Lament on 401st Anniversary of Black Enslavement in the U.S. - Word&Way

Lament on 401st Anniversary of Black Enslavement in the U.S.

Screenshot from Word&Way’s “Aug. 20, 2020 Lament” video.

On the 401st anniversary of the start of Black enslavement in the American colonies, Word&Way Editor Brian Kaylor offered a time of confession and lament at the tombstone of the first pastor of his Baptist church, a man who enslaved three persons while serving as pastor. His five-minute reflection at the graveyard can be viewed below.

Before confessing the history about the pastor and reading a psalm of lament (Psalm 90), Kaylor also encouraged others to confess and lament their own church’s legacy of slavery, segregation, and more.
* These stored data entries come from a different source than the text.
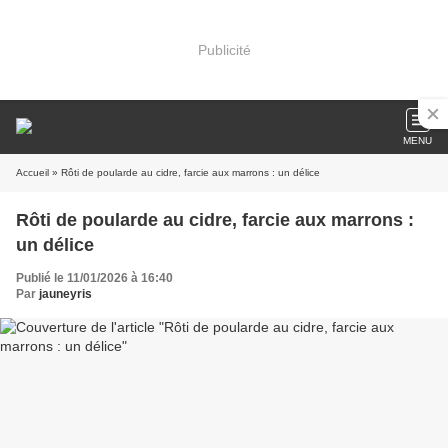
Publicité
MENU
Accueil
» Rôti de poularde au cidre, farcie aux marrons : un délice
Rôti de poularde au cidre, farcie aux marrons :
un délice
Publié le 11/01/2026 à 16:40
Par
jauneyris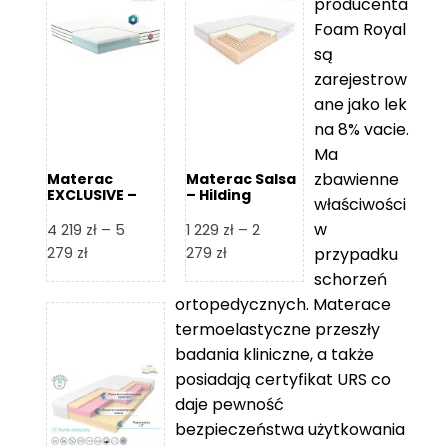
producenta
Foam Royal
są
zarejestrow
ane jako lek
na 8% vacie.
Ma
zbawienne
Materac
Materac Salsa
EXCLUSIVE –
– Hilding
właściwości
Senactive
w
4 219
zł
–
5
1 229
zł
–
2
Zakres
Zakres
279
zł
279
zł
przypadku
cen:
cen:
schorzeń
od
od
ortopedycznych. Materace
4
1
termoelastyczne przeszły
219 zł
229 zł
badania kliniczne, a także
do
do
posiadają certyfikat URS co
5
2
daje pewność
279 zł
279 zł
bezpieczeństwa użytkowania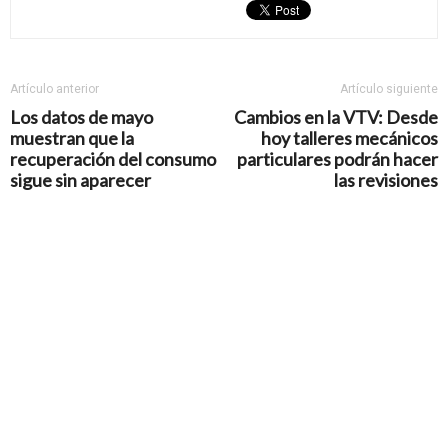
Artículo anterior
Artículo siguiente
Los datos de mayo
Cambios en la VTV: Desde
muestran que la
hoy talleres mecánicos
recuperación del consumo
particulares podrán hacer
sigue sin aparecer
las revisiones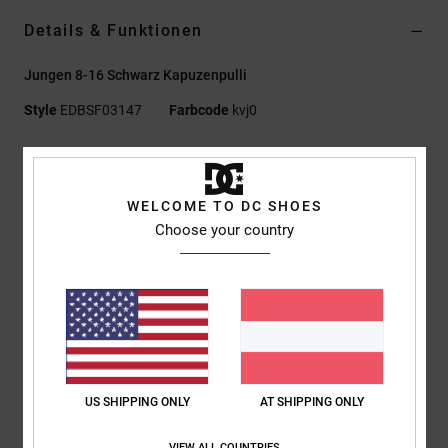
Details & Funktionen
Jungen 8-16 Schwarz Kapuzenpulli
Style
EDBSF03147
Farbcode
kvj0
Funktionen
Material:
Mittelschwere Baumwolle, recycelte Baumwolle,
WELCOME TO DC SHOES
recyceltes Polyester-Velours-French-Terry mit halbgebürsteter
Choose your country
Rückseite [280 g/m²]
Passform:
klassischer, komfortabler Regular Fit
Taschen:
Kängurutaschentasche
Plastisol-Print auf linker Brust und Rücken
Fischgrätenband am Nacken
Zusammensetzung
[Hauptstoff] 55 % Baumwolle, 25 % recycelte
US SHIPPING ONLY
AT SHIPPING ONLY
Baumwolle, 20 % recyceltes Polyester
VIEW ALL COUNTRIES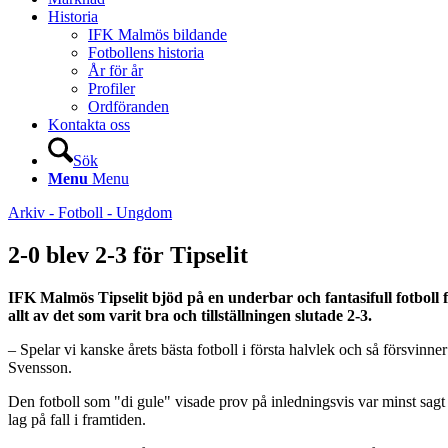
Historia
IFK Malmös bildande
Fotbollens historia
År för år
Profiler
Ordföranden
Kontakta oss
Sök
Menu
Menu
Arkiv - Fotboll - Ungdom
2-0 blev 2-3 för Tipselit
IFK Malmös Tipselit bjöd på en underbar och fantasifull fotboll
allt av det som varit bra och tillställningen slutade 2-3.
– Spelar vi kanske årets bästa fotboll i första halvlek och så försvinne
Svensson.
Den fotboll som "di gule" visade prov på inledningsvis var minst sagt l
lag på fall i framtiden.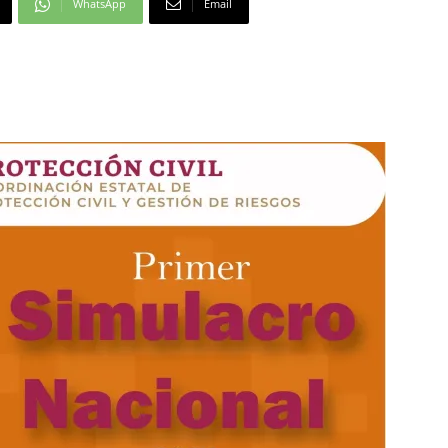
WhatsApp
Email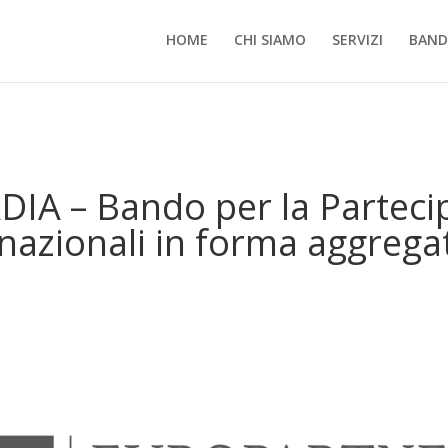
HOME
CHI SIAMO
SERVIZI
BANDI
 – Bando per la Partecip
nazionali in forma aggrega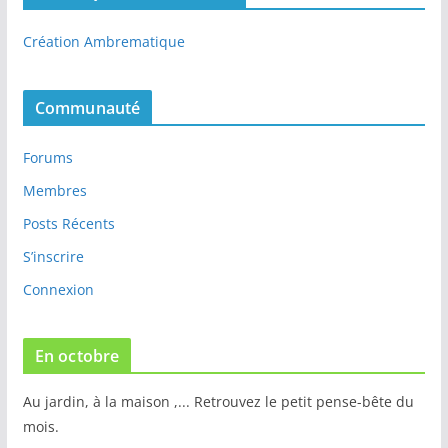
Création Ambrematique
Communauté
Forums
Membres
Posts Récents
S’inscrire
Connexion
En octobre
Au jardin, à la maison ,... Retrouvez le petit pense-bête du
mois.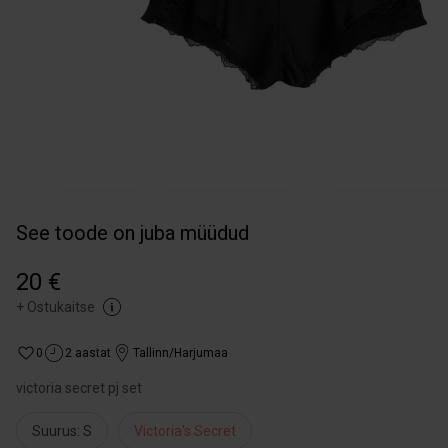
See toode on juba müüdud
20 €
+
Ostukaitse
0
2 aastat
Tallinn/Harjumaa
victoria secret pj set
Suurus: S
Victoria's Secret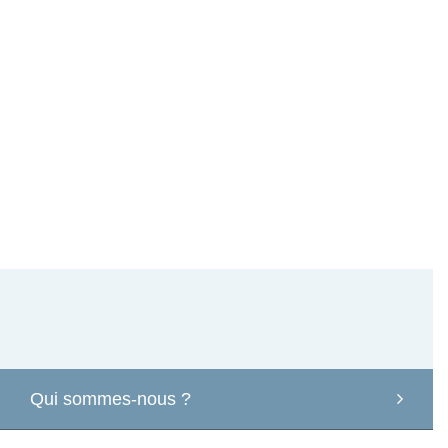
Qui sommes-nous ?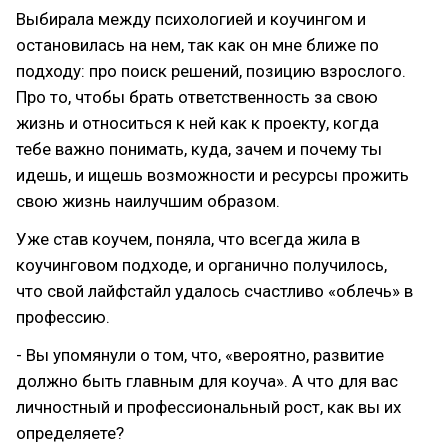
Выбирала между психологией и коучингом и
остановилась на нем, так как он мне ближе по
подходу: про поиск решений, позицию взрослого.
Про то, чтобы брать ответственность за свою
жизнь и относиться к ней как к проекту, когда
тебе важно понимать, куда, зачем и почему ты
идешь, и ищешь возможности и ресурсы прожить
свою жизнь наилучшим образом.
Уже став коучем, поняла, что всегда жила в
коучинговом подходе, и органично получилось,
что свой лайфстайл удалось счастливо «облечь» в
профессию.
- Вы упомянули о том, что, «вероятно, развитие
должно быть главным для коуча». А что для вас
личностный и профессиональный рост, как вы их
определяете?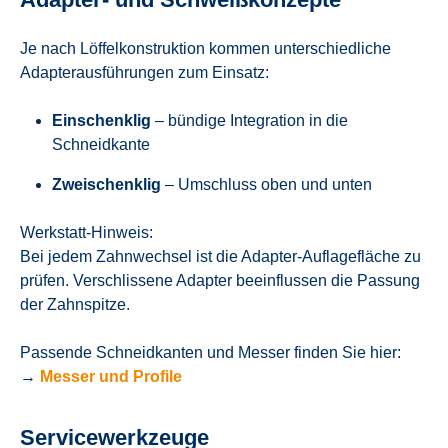
Je nach Löffelkonstruktion kommen unterschiedliche
Adapterausführungen zum Einsatz:
Einschenklig
– bündige Integration in die
Schneidkante
Zweischenklig
– Umschluss oben und unten
Werkstatt-Hinweis:
Bei jedem Zahnwechsel ist die Adapter-Auflagefläche zu
prüfen. Verschlissene Adapter beeinflussen die Passung
der Zahnspitze.
Passende Schneidkanten und Messer finden Sie hier:
→
Messer und Profile
Servicewerkzeuge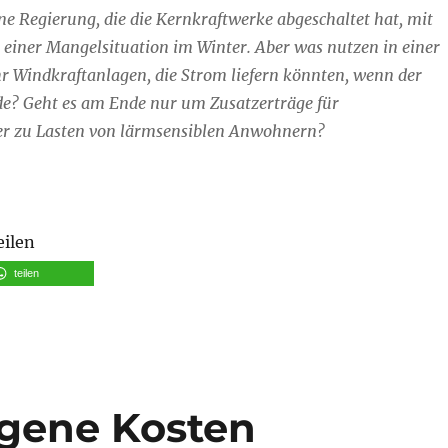
ne Regierung, die die Kernkraftwerke abgeschaltet hat, mit
 einer Mangelsituation im Winter. Aber was nutzen in einer
r Windkraftanlagen, die Strom liefern könnten, wenn der
? Geht es am Ende nur um Zusatzerträge für
er zu Lasten von lärmsensiblen Anwohnern?
ng Vernunftkraft: Weg mit §31k BImschG“
eilen
teilen
eigene Kosten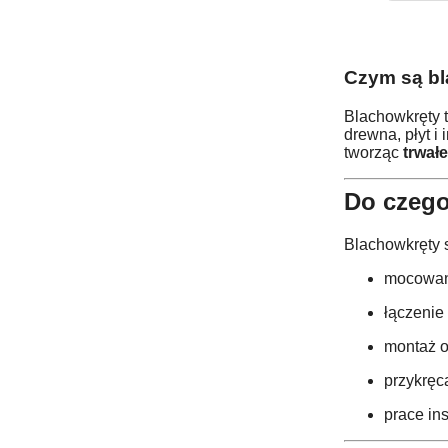
Czym są b
Blachowkręty 
drewna, płyt i
tworząc
trwałe
Do czego
Blachowkręty 
mocowani
łączenie 
montaż o
przykręc
prace in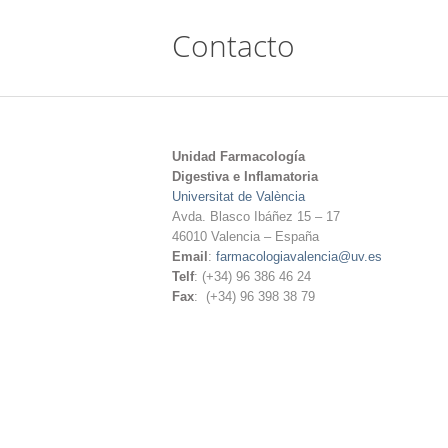
Contacto
Unidad Farmacología
Digestiva e Inflamatoria
Universitat de València
Avda. Blasco Ibáñez 15 – 17
46010 Valencia – España
Email
:
farmacologiavalencia@uv.es
Telf
: (+34) 96 386 46 24
Fax
: (+34) 96 398 38 79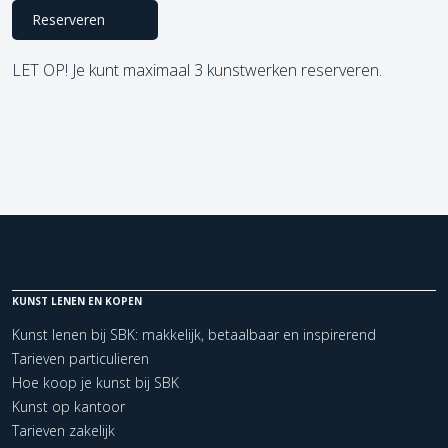
Reserveren
LET OP! Je kunt maximaal 3 kunstwerken reserveren.
KUNST LENEN EN KOPEN
Kunst lenen bij SBK: makkelijk, betaalbaar en inspirerend
Tarieven particulieren
Hoe koop je kunst bij SBK
Kunst op kantoor
Tarieven zakelijk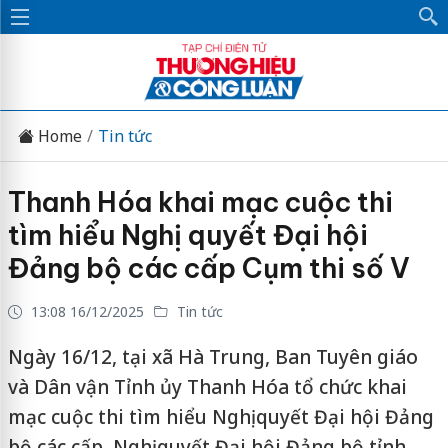
Home
Tin tức
Thanh Hóa khai mạc cuộc thi
tìm hiểu Nghị quyết Đại hội
Đảng bộ các cấp Cụm thi số V
13:08 16/12/2025
Tin tức
Ngày 16/12, tại xã Hà Trung, Ban Tuyên giáo
và Dân vận Tỉnh ủy Thanh Hóa tổ chức khai
mạc cuộc thi tìm hiểu Nghị quyết Đại hội Đảng
bộ các cấp, Nghị quyết Đại hội Đảng bộ tỉnh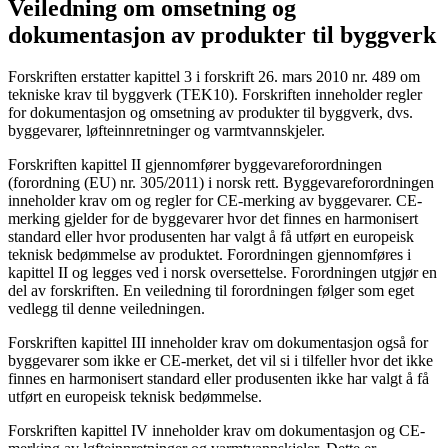
Veiledning om omsetning og
dokumentasjon av produkter til byggverk
Forskriften erstatter kapittel 3 i forskrift 26. mars 2010 nr. 489 om
tekniske krav til byggverk (TEK10). Forskriften inneholder regler
for dokumentasjon og omsetning av produkter til byggverk, dvs.
byggevarer, løfteinnretninger og varmtvannskjeler.
Forskriften kapittel II gjennomfører byggevareforordningen
(forordning (EU) nr. 305/2011) i norsk rett. Byggevareforordningen
inneholder krav om og regler for CE-merking av byggevarer. CE-
merking gjelder for de byggevarer hvor det finnes en harmonisert
standard eller hvor produsenten har valgt å få utført en europeisk
teknisk bedømmelse av produktet. Forordningen gjennomføres i
kapittel II og legges ved i norsk oversettelse. Forordningen utgjør en
del av forskriften. En veiledning til forordningen følger som eget
vedlegg til denne veiledningen.
Forskriften kapittel III inneholder krav om dokumentasjon også for
byggevarer som ikke er CE-merket, det vil si i tilfeller hvor det ikke
finnes en harmonisert standard eller produsenten ikke har valgt å få
utført en europeisk teknisk bedømmelse.
Forskriften kapittel IV inneholder krav om dokumentasjon og CE-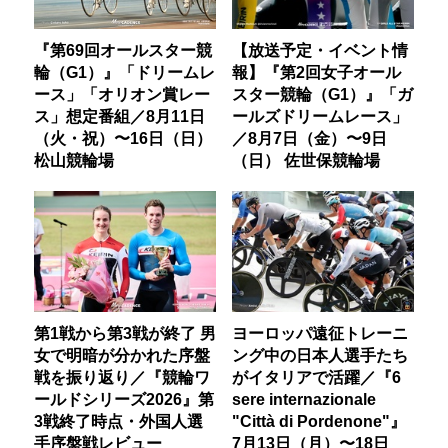
『第69回オールスター競
【放送予定・イベント情
輪（G1）』「ドリームレ
報】『第2回女子オール
ース」「オリオン賞レー
スター競輪（G1）』「ガ
ス」想定番組／8月11日
ールズドリームレース」
（火・祝）〜16日（日）
／8月7日（金）〜9日
松山競輪場
（日） 佐世保競輪場
第1戦から第3戦が終了 男
ヨーロッパ遠征トレーニ
女で明暗が分かれた序盤
ング中の日本人選手たち
戦を振り返り／『競輪ワ
がイタリアで活躍／『6
ールドシリーズ2026』第
sere internazionale
3戦終了時点・外国人選
"Città di Pordenone"』
手序盤戦レビュー
7月13日（月）〜18日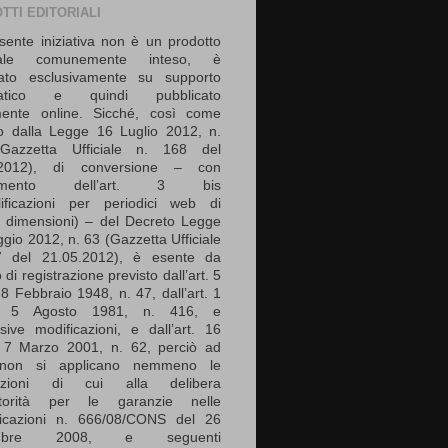
TTI EDITORIALI
sente iniziativa non è un prodotto
riale comunemente inteso, è
zato esclusivamente su supporto
matico e quindi pubblicato
mente online. Sicché, così come
ito dalla Legge 16 Luglio 2012, n.
Gazzetta Ufficiale n. 168 del
.2012), di conversione – con
serimento dell’art. 3 bis
ificazioni per periodici web di
e dimensioni) – del Decreto Legge
gio 2012, n. 63 (Gazzetta Ufficiale
7 del 21.05.2012), è esente da
 di registrazione previsto dall’art. 5
8 Febbraio 1948, n. 47, dall’art. 1
e 5 Agosto 1981, n. 416, e
sive modificazioni, e dall’art. 16
 7 Marzo 2001, n. 62, perciò ad
non si applicano nemmeno le
sizioni di cui alla delibera
Autorità per le garanzie nelle
icazioni n. 666/08/CONS del 26
mbre 2008, e seguenti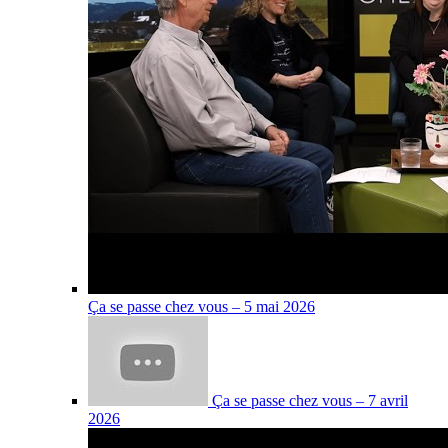
Ça se passe chez vous – 5 mai 2026
Ça se passe chez vous – 7 avril
2026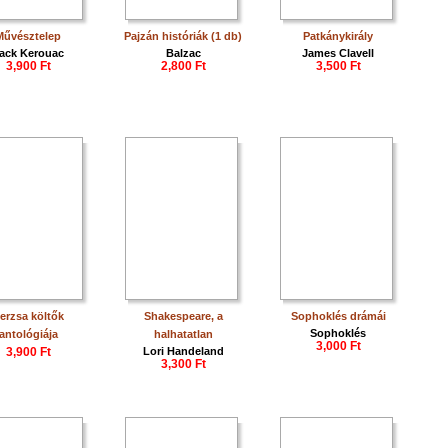
Művésztelep
Pajzán históriák (1 db)
Patkánykirály
ack Kerouac
Balzac
James Clavell
3,900 Ft
2,800 Ft
3,500 Ft
erzsa költők
Shakespeare, a
Sophoklés drámái
Sophoklés
antológiája
halhatatlan
3,000 Ft
3,900 Ft
Lori Handeland
3,300 Ft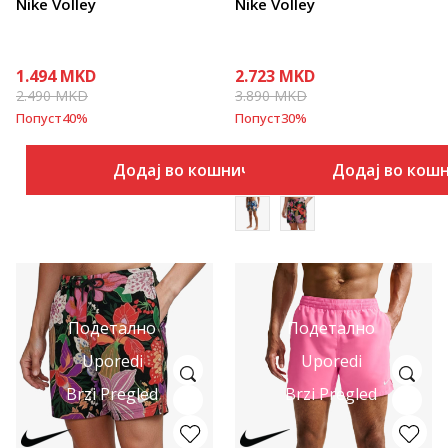
Nike Volley
Nike Volley
1.494
MKD
2.723
MKD
2.490
MKD
3.890
MKD
Попуст
40
%
Попуст
30
%
Додај во кошничка
Додај во кош
Подетално
Подетално
Uporedi
Uporedi
Brzi Pregled
Brzi Pregled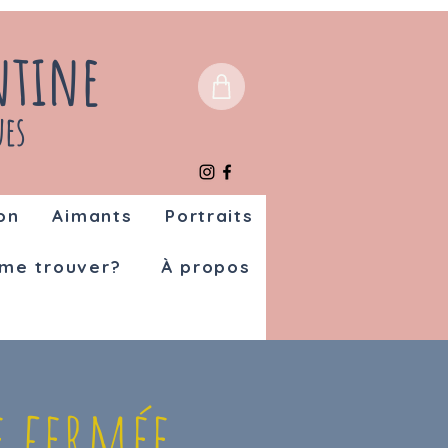
ntine
ues
on
Aimants
Portraits
me trouver?
À propos
 fermée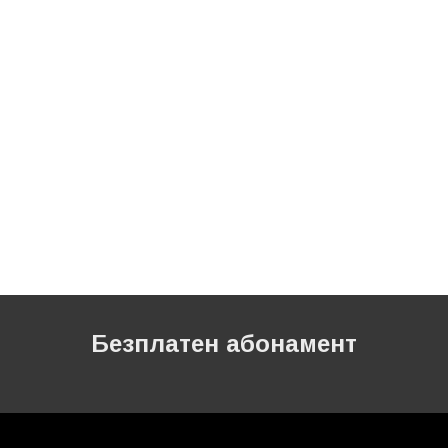
Безплатен абонамент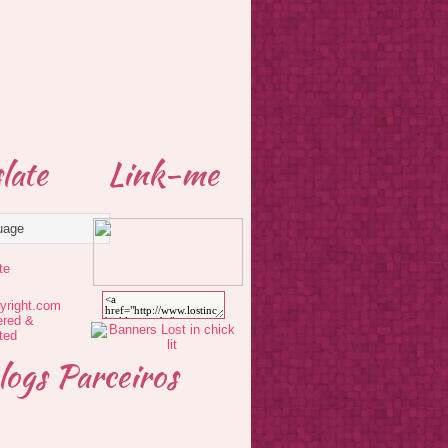
late
Link-me
te
logs Parceiros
For this anniversary last year of the start of Black enslavement in Virginia on Aug. 20, 1619, Kaylor participated in a service at First Baptist Church in Jefferson City, Missouri, to confess and lament that congregation’s ties to slavery and the Confederacy. That followed the three-year “Angela Project” initiative by the Cooperative Baptist Fellowship, National Baptist Convention of America, and Progressive National Baptist Convention to reflect on that legacy of 1619. The effort in 2019 included a service at 16th Street Baptist Church in Birmingham, Alabama, a service during the Baptist World Alliance gathering in the Bahamas that Kaylor helped lead, and other events.